Laura first visited Leiston Abbey during a viola ‘bootcamp’ in the final year of her undergraduate degree, and as many do, instantly fell in love with it. She soon found a way to return, first as a helper on the preparatory course and then as one of the first Leverhulme Fellows, spending two years developing her chamber music coaching skills on that programme, continuing to help on the pastoral side and also working on the SEND programme. After finishing her Masters, Laura became part of the official team as maternity cover for the outreach coordinator and she regularly coached on both the outreach and core chamber music courses. She has been in her current role since September 2018.

Last year, outside of her Pro Corda appointment, Laura was selected to be a member of the 2019 Global Leader Programme cohort – a course in social entrepreneurship, civic agency and teaching artistry which involved nine months reflecting on the role and social responsibilities musicians have, learning essential business skills and undertaking fieldwork assignments to Chile, Puerto Rico, Mexico and Suriname to experience how powerful socially motivated music programmes are at impacting their local communities.
Laura now combines her role at Pro Corda with teaching violin, viola and coaching chamber music in London, as well as studying for a PhD.

“Watching the development in students is the most rewarding part of my work”

In her role as director of schools and outreach programmes, there is no typical day. ‘This week I am co-ordinating the final logistics for an upcoming SEND school residential course at Leiston Abbey; working on the schedule and artistic planning,’ she explains. ‘The artistic planning includes learning the Makaton signs for a selection of songs from Disney’s Mulan Score, I have a meeting with the BBC to plan future media collaborations for the 2020 Children in Need appeal and I also have a meeting to discuss new workshop collaborations with a SEND School.’ She also adjudicates the Pro Corda Festival. ‘It’s a nice balance of artistic and administrative work.’

When working in a SEND music environment, Laura says that it is essential to be flexible to adapt to the environment
– much of the communication is non- verbal and it is vital to be open and aware of the student’s reactions. ‘Thinking on your feet and being reactive to student-led learning is beyond rewarding but it can be an intense process for the facilitator!

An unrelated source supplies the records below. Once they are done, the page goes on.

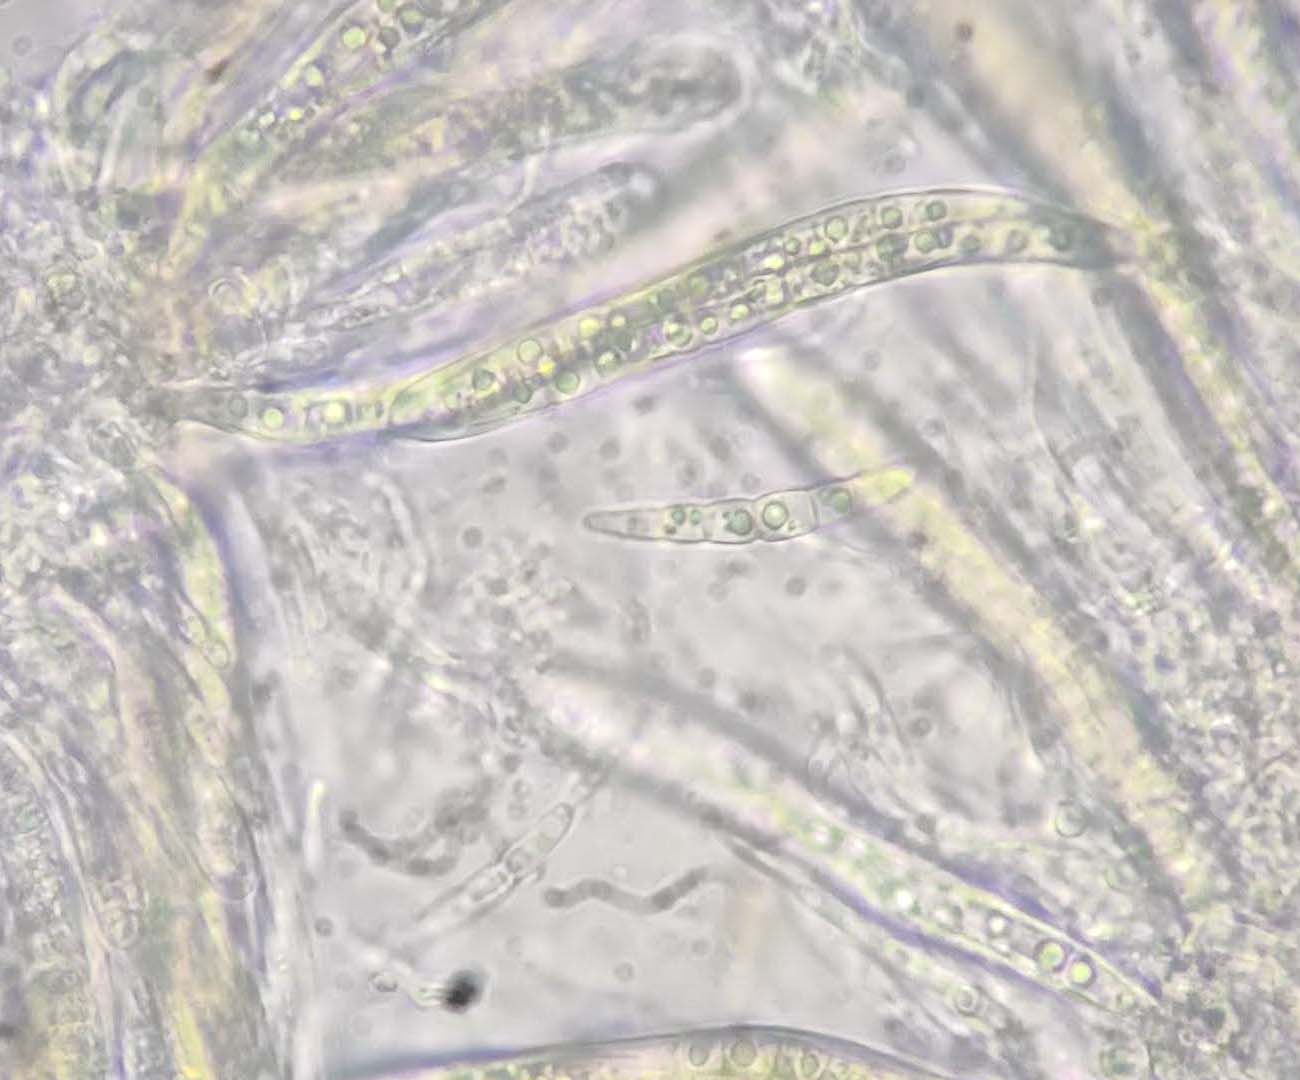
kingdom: Fungi
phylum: Ascomycota
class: Dothideomycetes
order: Pleosporales
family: Phaeosphaeriaceae
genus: Phaeosphaeria
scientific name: Phaeosphaeria sowerbyi
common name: kål-kulkegle
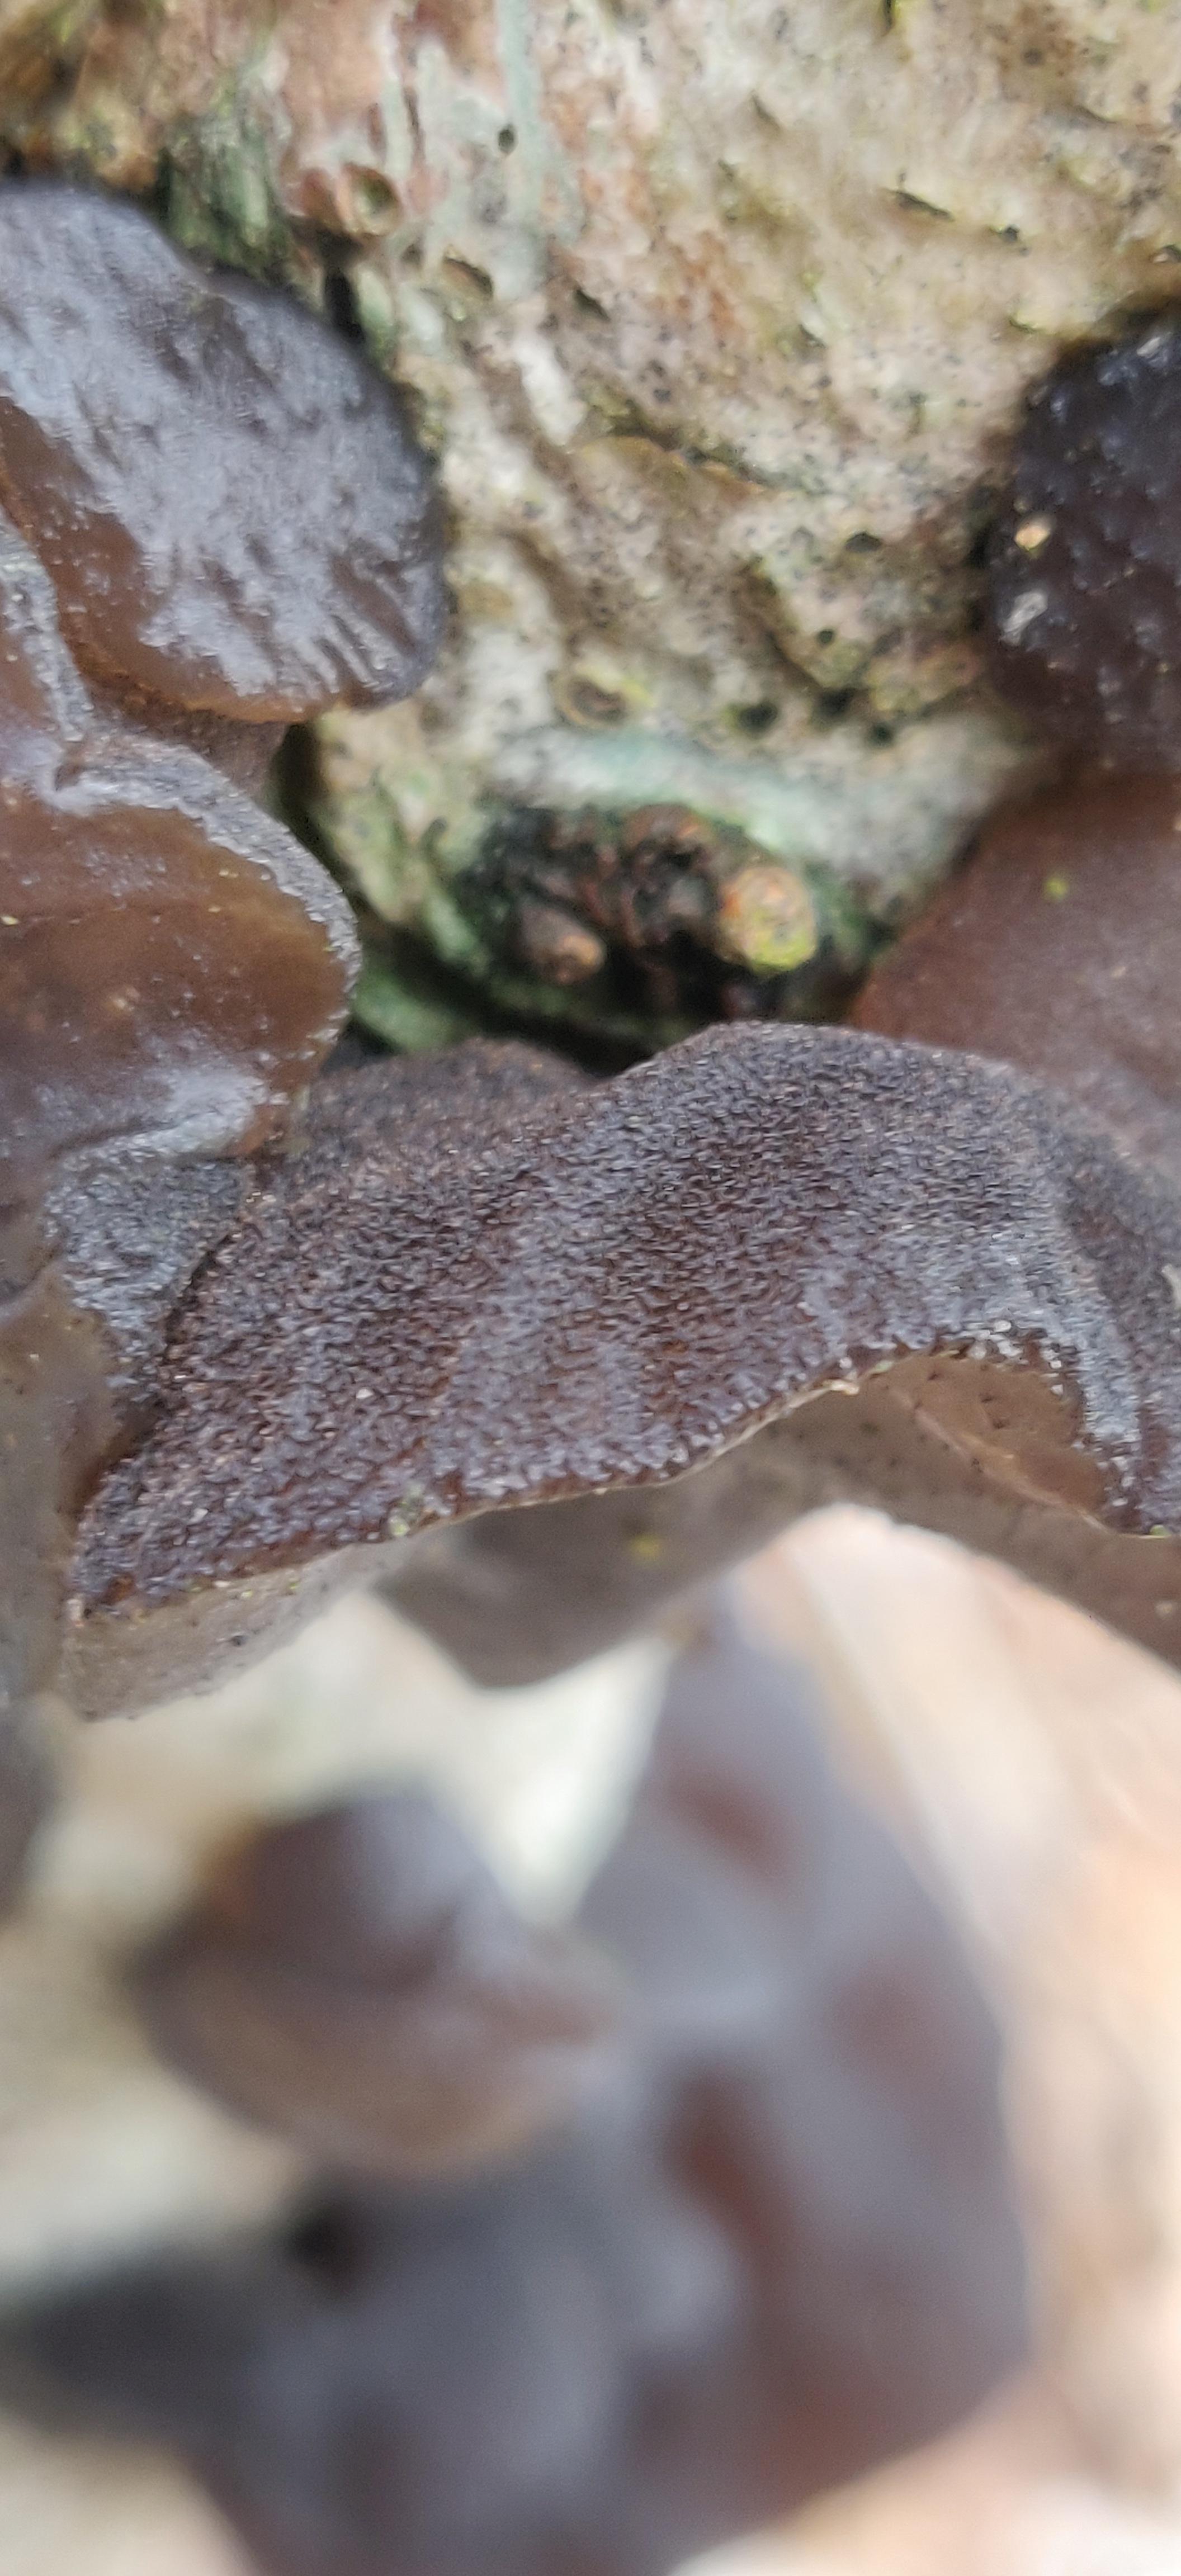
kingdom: Fungi
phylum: Basidiomycota
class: Agaricomycetes
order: Auriculariales
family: Auriculariaceae
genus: Exidia
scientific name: Exidia glandulosa
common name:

The main challenge is that social mobility is such an overlooked issue. Music has such a transformative power, particularly for young people with additional needs, however the disparity between exposure and access to music in society is colossal.’

When talking about the most rewarding aspects of her job, Laura cherishes having opportunities to raise aspirations and help young people to build confidence. ‘Watching the development in students is the most rewarding part of my work. I am so proud that the work I do can help grow the confidence of an individual, allowing their personality to blossom as they develop social skills.’